Why This Is the Year to Add Retinol to Your Skincare Routine
"Hearst Magazines and Yahoo may earn commission or revenue on some items through these links."
There are a dizzying number of trending skincare ingredients floating around the internet, but retinol is one that actually lives up to the hype. The dermatologist- and aesthetician darling can be found just about everywhere—from nightly serums and moisturizers to daily acne spot treatments—and for good reason: "Retinol is the OG exfoliator, skin thickener, and collagen stimulator. Of all of the skincare ingredients, it is the one to keep using," double board-certified pediatric and cosmetic dermatologist Karan Lal tells BAZAAR.com.
What Is Retinol?
Retinol is a derivative of vitamin A, which also includes retinal (or retinaldehyde), along with over-the-counter or prescription retinoids, like tretinoin. Retinaldehyde is more potent than retinol, but less irritating than a prescription retinoid. But before these ingredients can have an impact on the skin, they need to be converted to retinoic acid.
"Retinaldehyde is considered more potent than retinol because it only requires one step to be converted to retinoid acid in order for it to have its effect on the skin," says board-certified dermatologist Marisa Garshick at MDCS Dermatology in NYC. "While retinol can be used by all skin types, it's especially great for someone who is unable to tolerate a prescription retinoid, as may be the case for a person with dry or sensitive skin.
Retinaldehyde is a great option for someone who has been able to tolerate a retinol but isn’t seeing their desired results and wants to try something more potent, or for someone who is unable to tolerate a prescription retinoid. As an over-the-counter or prescription retinoid, it helps regulate skin cell turnover, prevent pore clogging, and improve overall skin tone and texture while boosting collagen production."
Do OTC Retinols Actually Work?
As far as what's available at your local drugstore, Garshick notes that over-the-counter retinoids are synthetic, and consist of fine line-reducing retinols (available in concentrations, acne-fighting adapalene, and retinaldehyde, which is ideal for those seeking more advanced improvement.
For patients who are retinol beginners, she often recommends RoC's Retinol Correxion Sensitive Night Cream, a treatment with plumping hyaluronic acid to help with signs of aging. Both Garshick and Lal also suggest the Clinical Skin Retinol and Peptide Refining Serum 2.5, which is safe for sensitive skin. It combines ingredients like retinol, bakuchiol, ceramides, and more, to reduce fine lines and discoloration sans irritation. And for the delicate eye area, Lal is a fan of La Roche-Posay's hardworking Redermic R Retinol Eye Cream.
At what point in your routine should retinol be used?
Retinol is best applied at night, usually after cleansing and before your go-to moisturizer. "It's important to remember to only apply a small pea-sized amount for the entire face to minimize the potential for irritation," Garshick advises. If you have dry or sensitive skin, experts often recommend applying moisturizer first, then dabbing on retinol to further reduce skin inflammation risk.
When can you expect to see changes in your skin?
It takes at minimum around four weeks, and at maximum up to three months to start reaping benefits from retinol, as dermatologists say skin turnover benefits closely align with the timeline of collagen production.
Can women who are pregnant or nursing use retinol?
While it's not recommended that those who are pregnant or nursing use topical retinol products, safer alternatives, like bakuchiol, azelaic acid, peptides, and low concentrations of alpha hydroxy acids, can be equally beneficial in refining skin's texture and tone.

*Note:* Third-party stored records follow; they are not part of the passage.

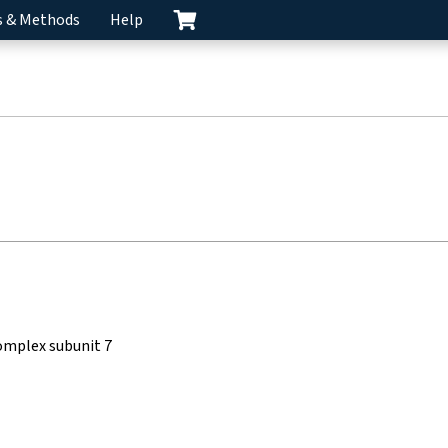
s & Methods
Help
omplex subunit 7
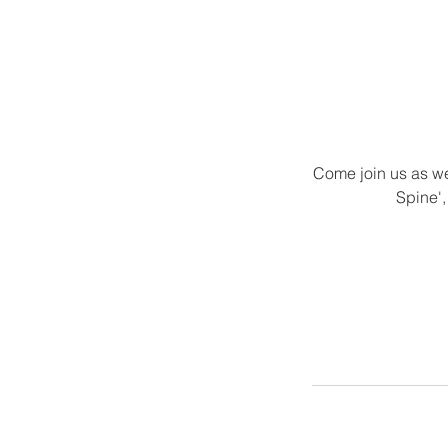
Come join us as we
Spine',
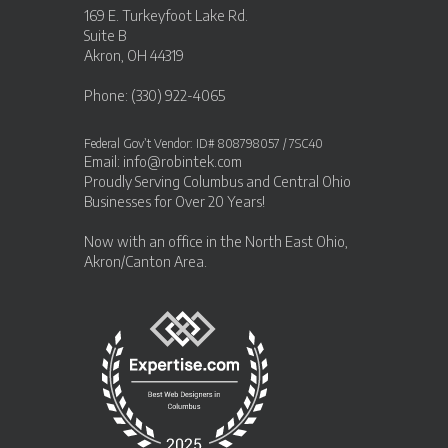
169 E. Turkeyfoot Lake Rd.
Suite B
Akron, OH 44319
Phone: (330) 922-4065
Federal Gov’t Vendor: ID# 808798057 / 7SC40
Email:
info@robintek.com
Proudly Serving
Columbus and Central Ohio
Businesses
for Over 20 Years!
Now with an office in the
North East Ohio,
Akron/Canton Area
.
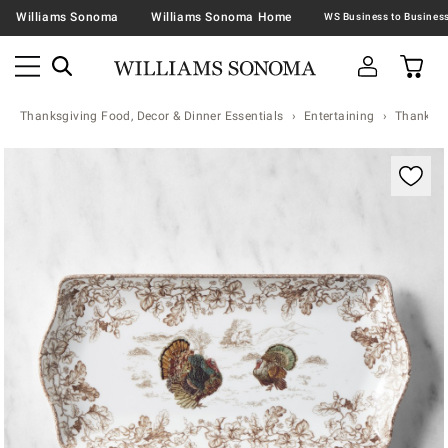
Williams Sonoma
Williams Sonoma Home
Thanksgiving Food, Decor & Dinner Essentials
Entertaining
Thanksgi
Zoomable product image with magnification contr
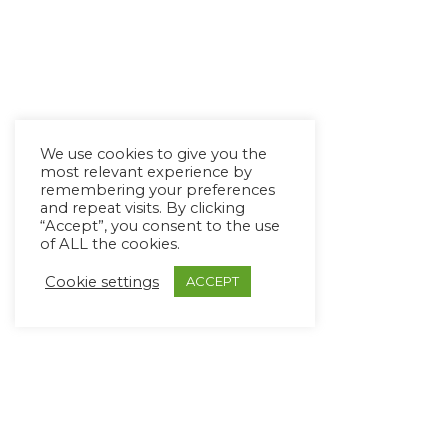
We use cookies to give you the
most relevant experience by
remembering your preferences
and repeat visits. By clicking
“Accept”, you consent to the use
of ALL the cookies.
Cookie settings
ACCEPT
Copyright Ⓒ Avaz Inc. 2022
Privacy Policy
&
Terms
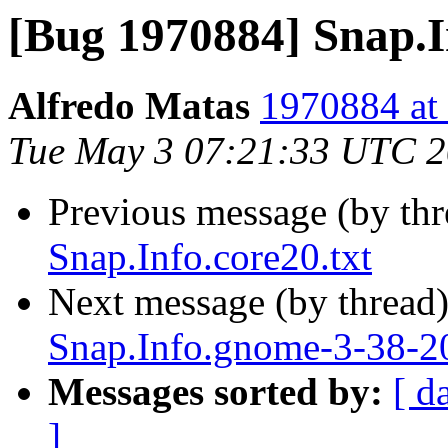
[Bug 1970884] Snap.In
Alfredo Matas
1970884 at 
Tue May 3 07:21:33 UTC 
Previous message (by th
Snap.Info.core20.txt
Next message (by thread
Snap.Info.gnome-3-38-20
Messages sorted by:
[ d
]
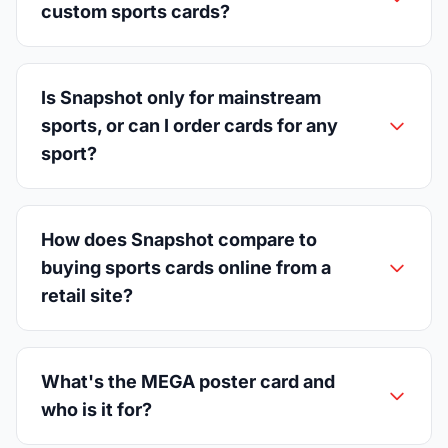
custom sports cards?
Is Snapshot only for mainstream
sports, or can I order cards for any
sport?
How does Snapshot compare to
buying sports cards online from a
retail site?
What's the MEGA poster card and
who is it for?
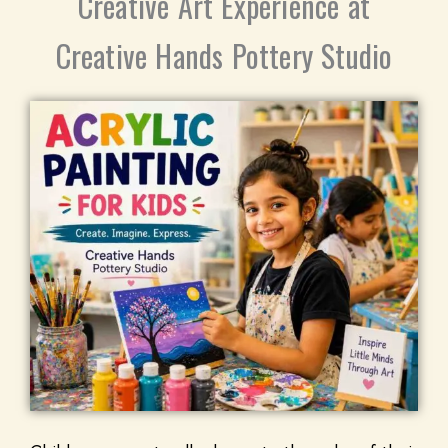
Creative Art Experience at
Creative Hands Pottery Studio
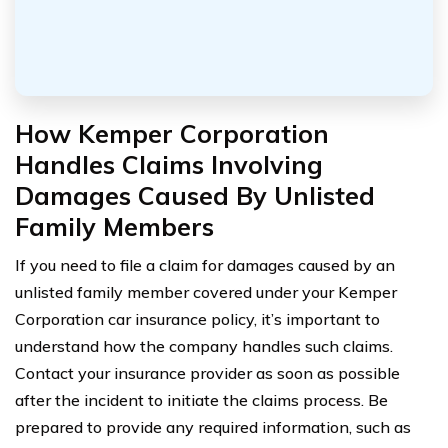
How Kemper Corporation
Handles Claims Involving
Damages Caused By Unlisted
Family Members
If you need to file a claim for damages caused by an
unlisted family member covered under your Kemper
Corporation car insurance policy, it’s important to
understand how the company handles such claims.
Contact your insurance provider as soon as possible
after the incident to initiate the claims process. Be
prepared to provide any required information, such as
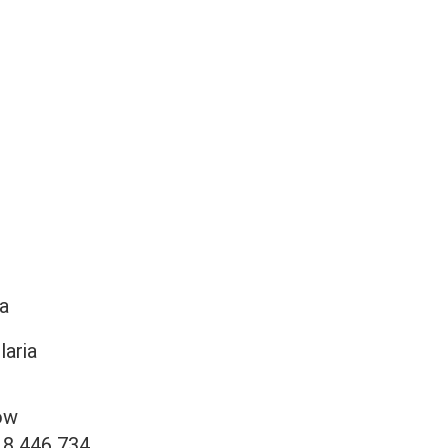
a
laria
ow
18 446 734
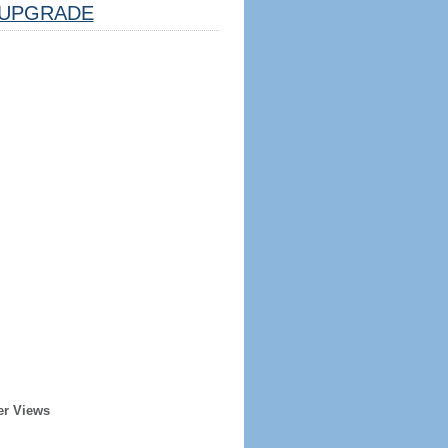
UPGRADE
er Views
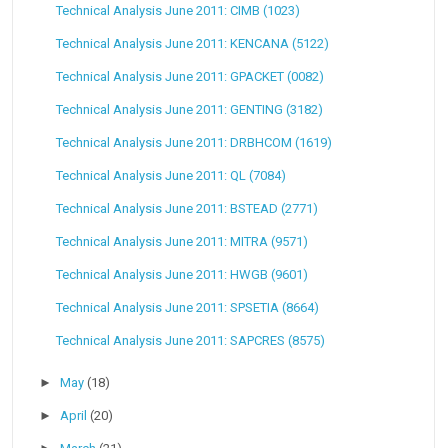
Technical Analysis June 2011: CIMB (1023)
Technical Analysis June 2011: KENCANA (5122)
Technical Analysis June 2011: GPACKET (0082)
Technical Analysis June 2011: GENTING (3182)
Technical Analysis June 2011: DRBHCOM (1619)
Technical Analysis June 2011: QL (7084)
Technical Analysis June 2011: BSTEAD (2771)
Technical Analysis June 2011: MITRA (9571)
Technical Analysis June 2011: HWGB (9601)
Technical Analysis June 2011: SPSETIA (8664)
Technical Analysis June 2011: SAPCRES (8575)
►
May
(18)
►
April
(20)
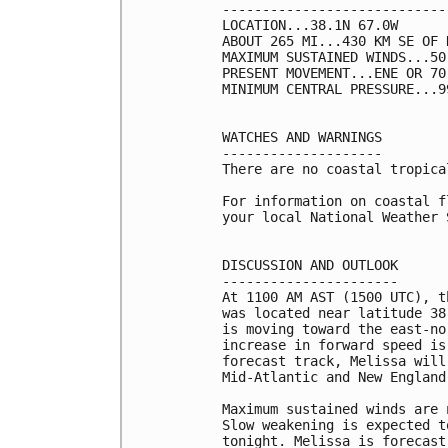
----------------------------
LOCATION...38.1N 67.0W

ABOUT 265 MI...430 KM SE OF 
MAXIMUM SUSTAINED WINDS...50
PRESENT MOVEMENT...ENE OR 70
MINIMUM CENTRAL PRESSURE...9
WATCHES AND WARNINGS

--------------------

There are no coastal tropica
For information on coastal f
your local National Weather 
DISCUSSION AND OUTLOOK

----------------------

At 1100 AM AST (1500 UTC), t
was located near latitude 38
is moving toward the east-no
increase in forward speed is
forecast track, Melissa will
Mid-Atlantic and New England 
Maximum sustained winds are 
Slow weakening is expected t
tonight. Melissa is forecast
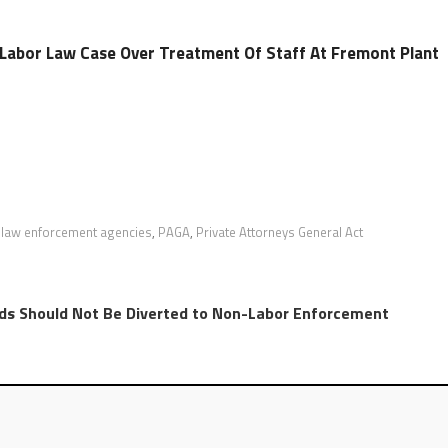
n Labor Law Case Over Treatment Of Staff At Fremont Plant
 law enforcement agencies
,
PAGA
,
Private Attorneys General Act
ds Should Not Be Diverted to Non-Labor Enforcement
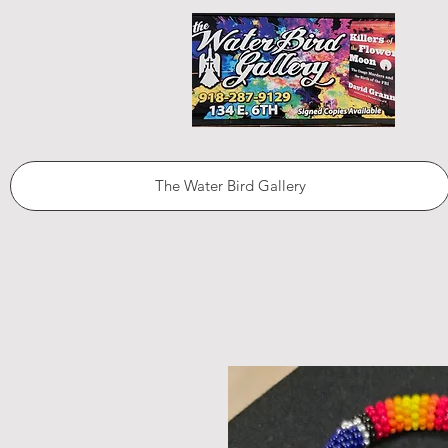
The Water Bird Gallery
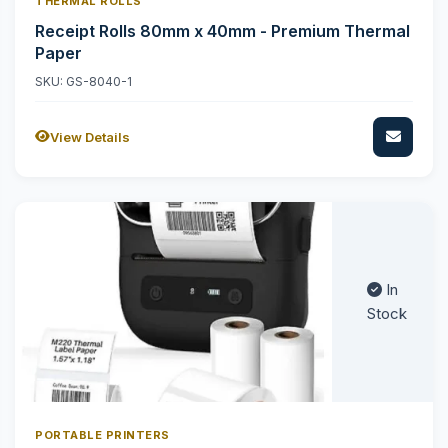
THERMAL ROLLS
Receipt Rolls 80mm x 40mm - Premium Thermal
Paper
SKU: GS-8040-1
View Details
In
Stock
PORTABLE PRINTERS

Why is retinol irritating your skin?
Since retinol is available in varied percentages, from 0.5 to 2.5, dermatologists advise starting low and slow with initial application once or twice per week when adding one to your regimen. Additionally, it's best to use only one retinol-based product at a time to avoid irritation. "If you notice redness, flaking, or skin burning, it may be time to take a retinol break," Lal says. "These are signs your skin is very reactive to retinol. Pause, use moisturizer, and slowly incorporate retinol back into your routine once your skin has healed."
For more recommendations about which retinol, retinal, or prescription retinoids is best for you, consult with a board-certified dermatologist who can best provide a specific plan of action for your skin needs.